TASK DESCRIPTION: I'd like the data below restated word for word, with the pictures left out.

Electronic design automation data:
+++++
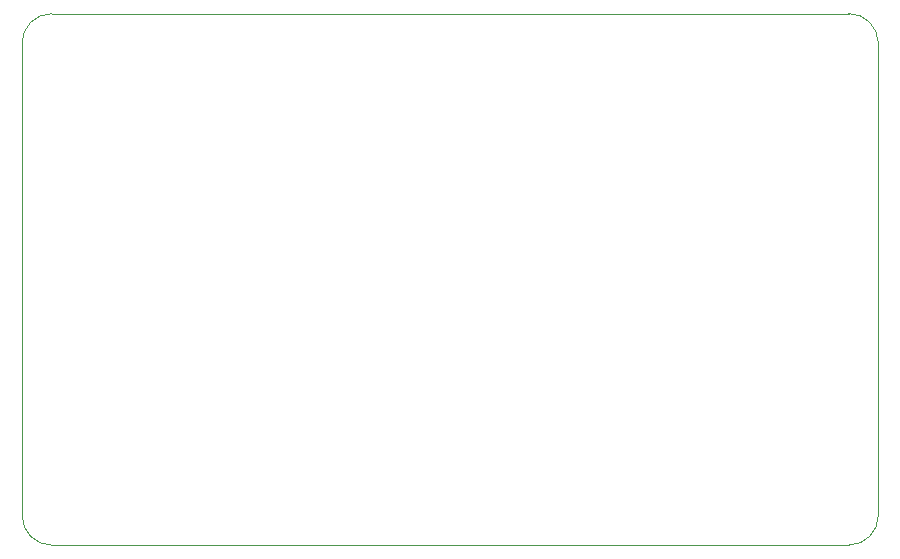
<source format=gbr>
%TF.GenerationSoftware,KiCad,Pcbnew,(6.0.2)*%
%TF.CreationDate,2023-05-20T08:16:15+01:00*%
%TF.ProjectId,Main Board,4d61696e-2042-46f6-9172-642e6b696361,rev?*%
%TF.SameCoordinates,Original*%
%TF.FileFunction,Profile,NP*%
%FSLAX46Y46*%
G04 Gerber Fmt 4.6, Leading zero omitted, Abs format (unit mm)*
G04 Created by KiCad (PCBNEW (6.0.2)) date 2023-05-20 08:16:15*
%MOMM*%
%LPD*%
G01*
G04 APERTURE LIST*
%TA.AperFunction,Profile*%
%ADD10C,0.100000*%
%TD*%
G04 APERTURE END LIST*
D10*
X186152233Y-73167233D02*
X186152233Y-113167233D01*
X116152233Y-70667233D02*
G75*
G03*
X113652233Y-73167233I0J-2500000D01*
G01*
X113652233Y-73167233D02*
X113652233Y-113167233D01*
X116152233Y-115667233D02*
X183652233Y-115667233D01*
X183652233Y-70667233D02*
X116152233Y-70667233D01*
X183652233Y-115667233D02*
G75*
G03*
X186152233Y-113167233I0J2500000D01*
G01*
X113652233Y-113167233D02*
G75*
G03*
X116152233Y-115667233I2500000J0D01*
G01*
X186152233Y-73167233D02*
G75*
G03*
X183652233Y-70667233I-2500000J0D01*
G01*
M02*

</source>
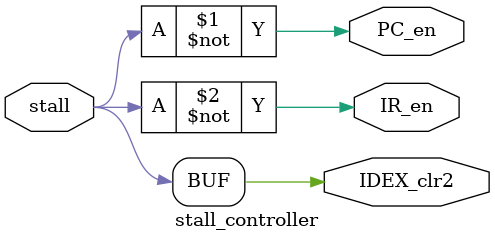
<source format=v>
`timescale 1ns / 1ns
module stall_controller(
    input stall,
    output PC_en,
    output IR_en,
    output IDEX_clr2
    );
	 
	 assign PC_en = ~stall;
	 assign IR_en = ~stall;
	 assign IDEX_clr2 = stall;


endmodule


</source>
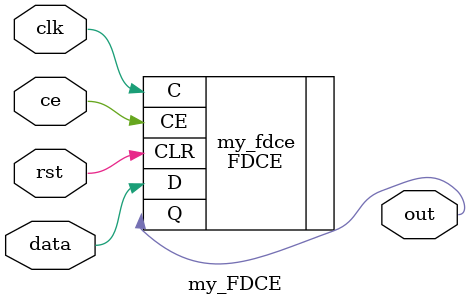
<source format=sv>
module my_FDCE(
  input  logic data,
  input  logic clk,
  input  logic ce,
  input  logic rst,
  output logic out
);

  FDCE my_fdce (
    .Q(out),
    .C(clk),
    .CE(ce),
    .CLR(rst),
    .D(data)
  );


endmodule

</source>
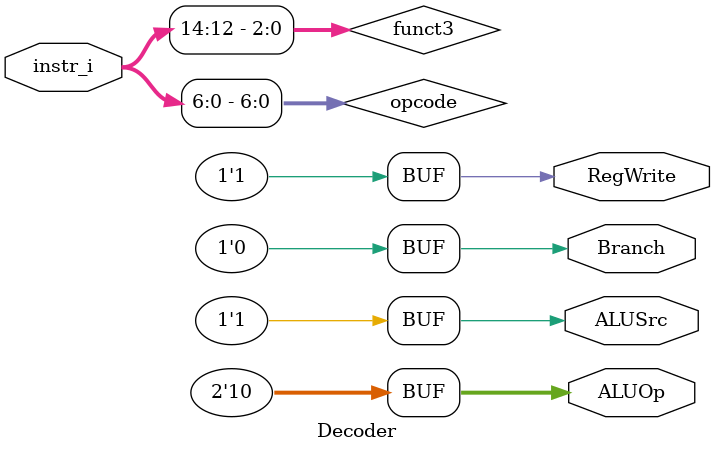
<source format=v>
`timescale 1ns/1ps

module Decoder(
	input	[32-1:0] 	instr_i,
	output wire			ALUSrc,
	output wire			RegWrite,
	output wire			Branch,
	output wire [2-1:0]	ALUOp
	);
	
//Internal Signals
wire	[7-1:0]		opcode;
wire [3-1:0]		funct3;
wire	[3-1:0]		Instr_field;
wire	[9-1:0]		Ctrl_o;

/* Write your code HERE */
	assign opcode = instr_i[6:0];
	assign funct3 = instr_i[14:12];

	assign ALUSrc= 1'b1;
	assign RegWrite= 1'b1; 
	assign Branch= 1'b0;
	assign ALUOp= 2'b10;   

endmodule





                    
                    

</source>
+++++
EXERCISE ANSWER:
<source format=gbr>
%TF.GenerationSoftware,KiCad,Pcbnew,(6.0.2)*%
%TF.CreationDate,2023-05-20T08:16:15+01:00*%
%TF.ProjectId,Main Board,4d61696e-2042-46f6-9172-642e6b696361,rev?*%
%TF.SameCoordinates,Original*%
%TF.FileFunction,Profile,NP*%
%FSLAX46Y46*%
G04 Gerber Fmt 4.6, Leading zero omitted, Abs format (unit mm)*
G04 Created by KiCad (PCBNEW (6.0.2)) date 2023-05-20 08:16:15*
%MOMM*%
%LPD*%
G01*
G04 APERTURE LIST*
%TA.AperFunction,Profile*%
%ADD10C,0.100000*%
%TD*%
G04 APERTURE END LIST*
D10*
X186152233Y-73167233D02*
X186152233Y-113167233D01*
X116152233Y-70667233D02*
G75*
G03*
X113652233Y-73167233I0J-2500000D01*
G01*
X113652233Y-73167233D02*
X113652233Y-113167233D01*
X116152233Y-115667233D02*
X183652233Y-115667233D01*
X183652233Y-70667233D02*
X116152233Y-70667233D01*
X183652233Y-115667233D02*
G75*
G03*
X186152233Y-113167233I0J2500000D01*
G01*
X113652233Y-113167233D02*
G75*
G03*
X116152233Y-115667233I2500000J0D01*
G01*
X186152233Y-73167233D02*
G75*
G03*
X183652233Y-70667233I-2500000J0D01*
G01*
M02*

</source>
<source format=v>
`timescale 1ns / 1ns
module stall_controller(
    input stall,
    output PC_en,
    output IR_en,
    output IDEX_clr2
    );
	 
	 assign PC_en = ~stall;
	 assign IR_en = ~stall;
	 assign IDEX_clr2 = stall;


endmodule


</source>
<source format=sv>
module my_FDCE(
  input  logic data,
  input  logic clk,
  input  logic ce,
  input  logic rst,
  output logic out
);

  FDCE my_fdce (
    .Q(out),
    .C(clk),
    .CE(ce),
    .CLR(rst),
    .D(data)
  );


endmodule

</source>
<source format=v>
`timescale 1ns/1ps

module Decoder(
	input	[32-1:0] 	instr_i,
	output wire			ALUSrc,
	output wire			RegWrite,
	output wire			Branch,
	output wire [2-1:0]	ALUOp
	);
	
//Internal Signals
wire	[7-1:0]		opcode;
wire [3-1:0]		funct3;
wire	[3-1:0]		Instr_field;
wire	[9-1:0]		Ctrl_o;

/* Write your code HERE */
	assign opcode = instr_i[6:0];
	assign funct3 = instr_i[14:12];

	assign ALUSrc= 1'b1;
	assign RegWrite= 1'b1; 
	assign Branch= 1'b0;
	assign ALUOp= 2'b10;   

endmodule





                    
                    

</source>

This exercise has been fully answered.